Trying to imagine the sheer volume of data that we have accumulated through the Internet is staggering. The only thing that comes to mind is the Egyptian coinage of ‘million’, which is a hieroglyph depicting a man bonking himself on the head. Trying to find a particular piece of information in that mass would have been depicted as a human gouging out his eyes. The evolution of portals (AKA navigation sites like yahoo, altavista and my personal favorite, google) has helped in our library sciences, but commercialism has deviated the groups from their core purpose.

Pornographers and evil marketing scum have found ways to subvert every effort at keywording the information. (Not that I have problems with porn in general ;) Add to this the fact that just about every seriously large web site now contains some type of database or dynamic page creation kit, and you have the dawn of new inaccessibility.
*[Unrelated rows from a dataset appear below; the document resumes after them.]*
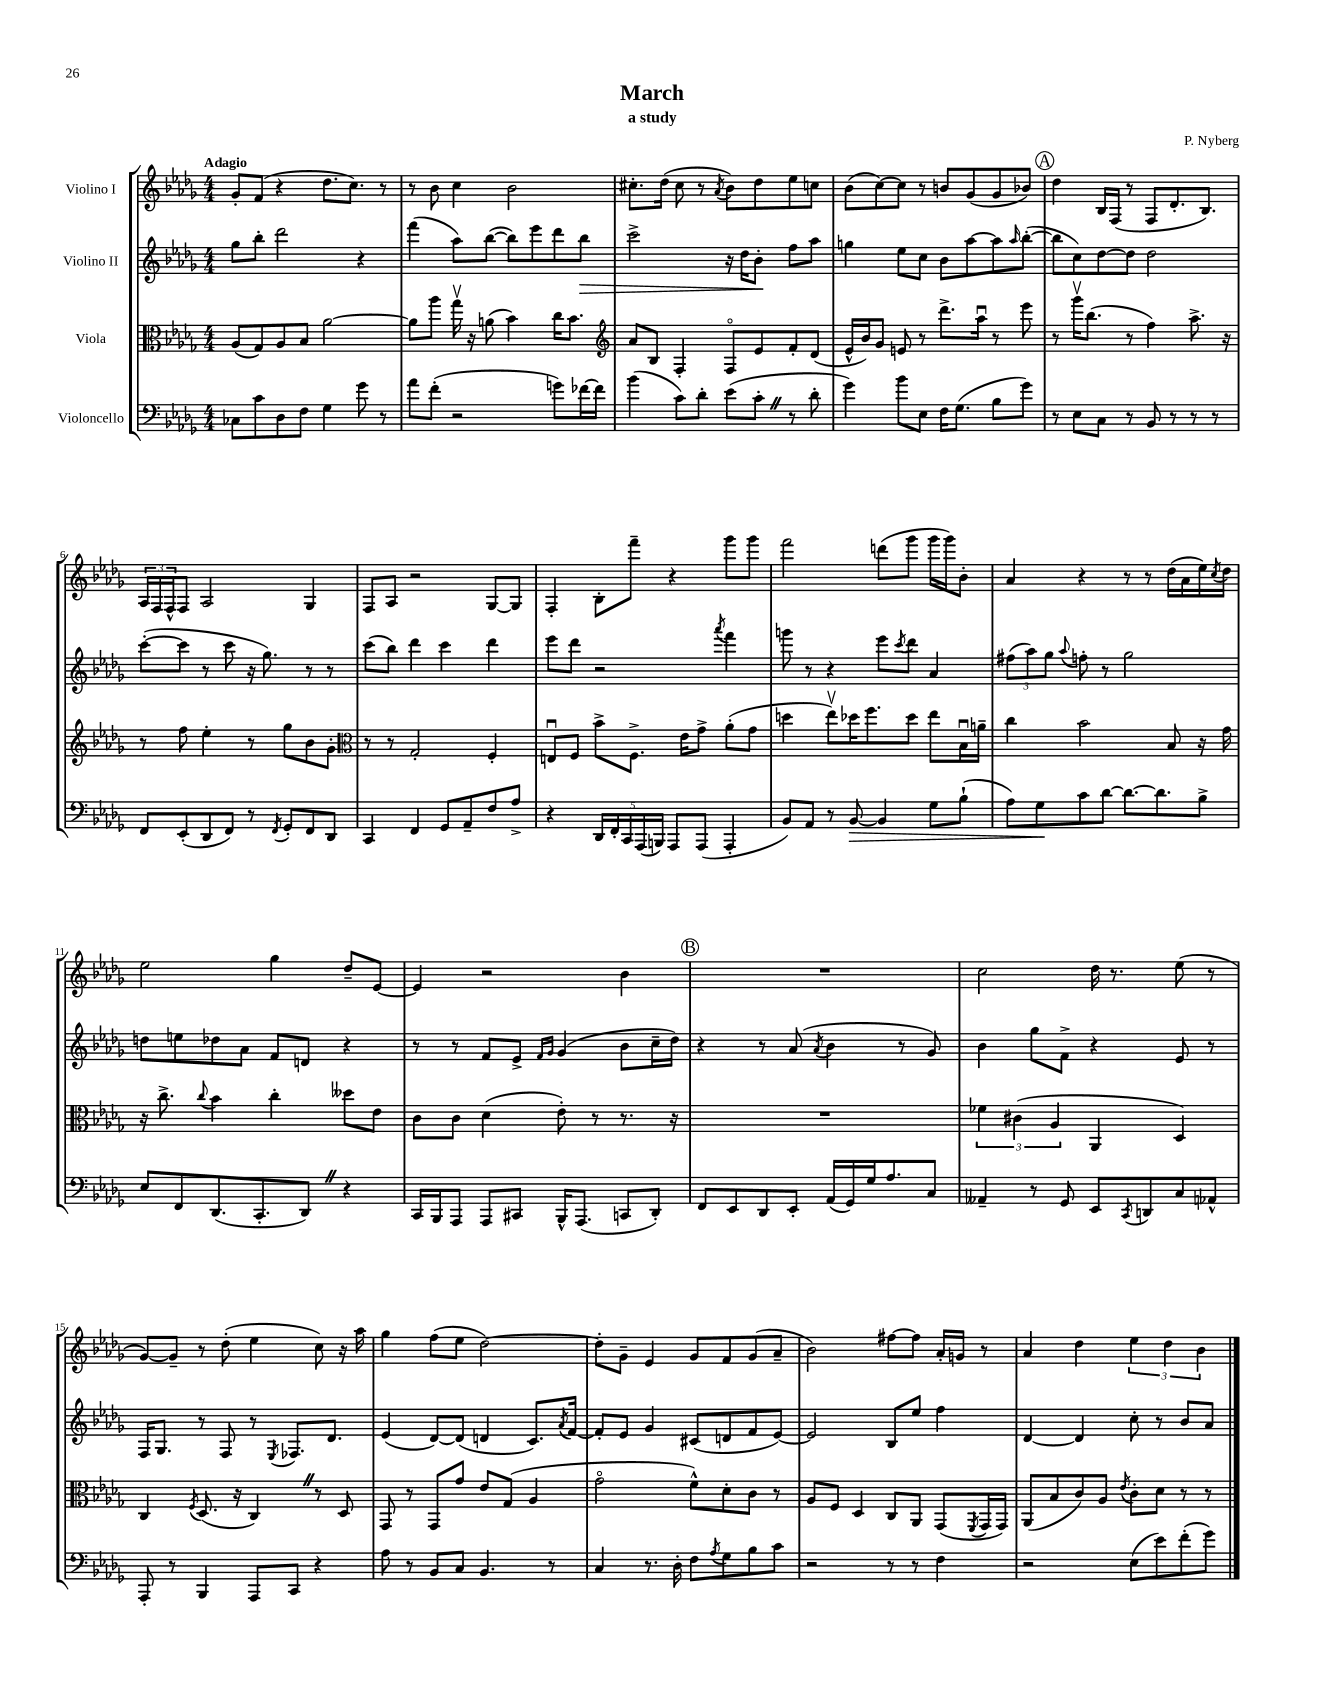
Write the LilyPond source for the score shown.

\header { title = "March" composer = "P. Nyberg" subtitle = "a study" }
<<
\new StaffGroup <<
\new Staff = "s0" \with { instrumentName = "Violino I" } {
    \clef treble \key des \major \numericTimeSignature \time 4/4 \tempo "Adagio"
    ges'8-. f'8( r4 des''8. c''8.) r8 |
    r8 bes'8 c''4 bes'2 |
    cis''8.-. des''16( cis''8 r8 \acciaccatura { aes'8 } bes'8) des''8 ees''8 c''8 |
    bes'8( c''8~) c''8 r8 b'8 ges'8( ges'8 bes'8) |
    \mark \markup { \circle "A" } des''4 bes16 f16( r8 f8 des'8.-. bes8.) |
    \tuplet 3/2 { aes16 f16 f16-^ } f8 aes2 ges4 |
    f8 aes8 r2 ges8~ ges8 |
    f4-. bes8-. f'''8-- r4 ges'''8 ges'''8 |
    f'''2 d'''8( ges'''8 ges'''16 ges'''16) bes'8-. |
    aes'4 r4 r8 r8 des''16( aes'16 ees''16) \acciaccatura { c''8 } des''16 |
    ees''2 ges''4 des''8-- ees'8~ |
    ees'4 r2 bes'4 |
    \mark \markup { \circle "B" } R1 |
    c''2 des''16 r8. ees''8( r8 |
    ges'8~) ges'8-- r8 des''8-.( ees''4 c''8) r16 aes''16 |
    ges''4 f''8( ees''8 des''2~) |
    des''8-. ges'8-- ees'4 ges'8 f'8 ges'8( aes'8-- |
    bes'2) fis''8~ fis''8 aes'16-. g'16 r8 |
    aes'4 des''4 \tuplet 3/2 { ees''4 des''4 bes'4 } \bar "|." |
}
\new Staff = "s1" \with { instrumentName = "Violino II" } {
    \clef treble \key des \major \numericTimeSignature \time 4/4
    ges''8 bes''8-. des'''2 r4 |
    f'''4( aes''8) bes''8~( bes''8) ees'''8 des'''8 bes''8\> |
    c'''2-> r16 des''16 bes'8-.\! f''8 aes''8 |
    g''4 ees''8 c''8 bes'8 aes''8~ aes''8 \grace { aes''16 } bes''8~-.( |
    \mark \markup { \circle "A" } bes''8 c''8) des''8~ des''8 des''2 |
    c'''8~-.( c'''8 r8 c'''8 r16 ges''8.) r8 r8 |
    c'''8( bes''8) des'''4 c'''4 des'''4 |
    ees'''8 des'''8 r2 \acciaccatura { aes'''8 } f'''4 |
    g'''8 r8 r4 ees'''8 \acciaccatura { c'''8 } des'''8 aes'4 |
    \tuplet 3/2 { fis''8( aes''8) ges''8 } \appoggiatura { aes''8 } f''8-. r8 ges''2 |
    d''8 e''8 des''8 aes'8 f'8 d'8 r4 |
    r8 r8 f'8 ees'8-> \grace { f'16 ges'16 } ges'4( bes'8 c''16-- des''16) |
    \mark \markup { \circle "B" } r4 r8 aes'8( \acciaccatura { aes'8 } bes'4 r8 ges'8) |
    bes'4 ges''8 f'8-> r4 ees'8 r8 |
    f16 ges8. r8 f8 r8 \acciaccatura { ees8 } fes8. des'8. |
    ees'4( des'8~) des'8( d'4 c'8.) \acciaccatura { aes'8 } f'16~ |
    f'8-. ees'8 ges'4 cis'8( d'8 f'8 ees'8~) |
    ees'2 bes8 ees''8 f''4 |
    des'4~ des'4 c''8-. r8 bes'8 aes'8 \bar "|." |
}
\new Staff = "s2" \with { instrumentName = "Viola" } {
    \clef alto \key des \major \numericTimeSignature \time 4/4
    aes8( ges8) aes8 bes8 aes'2~ |
    aes'8 aes''8 ges''16\upbow r16 a'8( bes'4) c''16 bes'8. |
    \clef treble aes'8 bes8 f4-. f8\flageolet ees'8 f'8-. des'8( |
    ees'16-^ bes'16) ges'8 e'8 r8 des'''8.-> aes''16\downbow r8 ees'''8 |
    \mark \markup { \circle "A" } r8 ges'''16\upbow bes''8.( r8 f''4) aes''8.-> r16 |
    r8 f''8 ees''4-. r8 ges''8 bes'8 ges'8-. |
    \clef alto r8 r8 ges2-. f4-. |
    e8\downbow f8 bes'8-> f8.-> ees'16 ges'8-> aes'8-.( ges'8 |
    d''4 ees''8\upbow) des''16 f''8. des''8 ees''8 bes16\downbow a'16-- |
    c''4 bes'2 bes8 r16 ges'16 |
    r16 c''8.-> \appoggiatura { c''8 } bes'4 c''4-. deses''8 ees'8 |
    c'8 c'8 des'4( ees'8-.) r8 r8. r16 |
    \mark \markup { \circle "B" } R1 |
    \tuplet 3/2 { fes'4 cis'4( aes4 } aes,4 des4) |
    c4 \acciaccatura { f8 } des8.( r16 c4) \once \override BreathingSign.text = \markup { \musicglyph "scripts.caesura.straight" } \breathe r8 des8 |
    ges,8 r8 ges,8 ges'8 ees'8 ges8( aes4 |
    ges'2\flageolet f'8-^) des'8-. c'8 r8 |
    aes8 f8 des4 c8 aes,8 ges,8( \acciaccatura { f,8 } ges,16 ges,16) |
    aes,8( bes8 c'8) aes8 \acciaccatura { ees'8 } c'8-. des'8 r8 r8 \bar "|." |
}
\new Staff = "s3" \with { instrumentName = "Violoncello" } {
    \clef bass \key des \major \numericTimeSignature \time 4/4
    ces8 c'8 des8 f8 ges4 ges'8 r8 |
    aes'8 f'8-.( r2 g'8) fes'16~ fes'16 |
    bes'4( c'8) des'8-. ees'8( c'8-. \once \override BreathingSign.text = \markup { \musicglyph "scripts.caesura.straight" } \breathe r8 des'8-. |
    ges'4) bes'8 ees8 f16 ges8.( bes8 ges'8) |
    \mark \markup { \circle "A" } r8 ees8 c8 r8 bes,8 r8 r8 r8 |
    f,8 ees,8-.( des,8 f,8) r8 \acciaccatura { f,8 } ges,8-. f,8 des,8 |
    c,4 f,4 ges,8 aes,8-- f8 aes8-> |
    r4 \tuplet 5/4 { des,16 f,16-. c,16 aes,,16( b,,16) } aes,,8 aes,,8( aes,,4-. |
    bes,8) aes,8 r8 bes,8~\> bes,4 ges8 bes8-!( |
    aes8) ges8\! c'8 des'8~ des'8.~ des'8. bes8-> |
    ees8 f,8 des,8.( c,8.-. des,8) \once \override BreathingSign.text = \markup { \musicglyph "scripts.caesura.straight" } \breathe r4 |
    c,16 bes,,16 aes,,8 aes,,8 cis,8 bes,,16-^ aes,,8.( c,8 des,8-.) |
    \mark \markup { \circle "B" } f,8 ees,8 des,8 ees,8-. aes,16( ges,16) ges16 aes8. c8 |
    aeses,4-- r8 ges,8 ees,8 \acciaccatura { c,8 } d,8 c8 aes,8-^ |
    aes,,8-. r8 bes,,4 aes,,8 c,8 r4 |
    aes8 r8 bes,8 c8 bes,4. r8 |
    c4 r8. des16-. f8 \acciaccatura { aes8 } ges8 bes8 c'8 |
    r2 r8 r8 f4 |
    r2 ees8( ees'8) f'8-.( ges'8) \bar "|." |
}
>>
>>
Search engine bots can’t find pages to index anymore because they don’t exist yet. Or better yet, once they index the page the URL won’t exist anymore because it’s based on the bot’s unique user session. My favorite roadblocks are information commodity brokers - companies that charge for the ability to read a particular document stored in their box. (must be a $cientology ploy)

Finding relevant information has become more and more difficult. When I first started with information architecture a very simple rule was handed down to me. It was as momentous as Hammerabi erecting the first set of laws civilization has known. “The Rule of 3” -- For any given site, a user should be able to find the information (s)he is looking for within 3 clicks.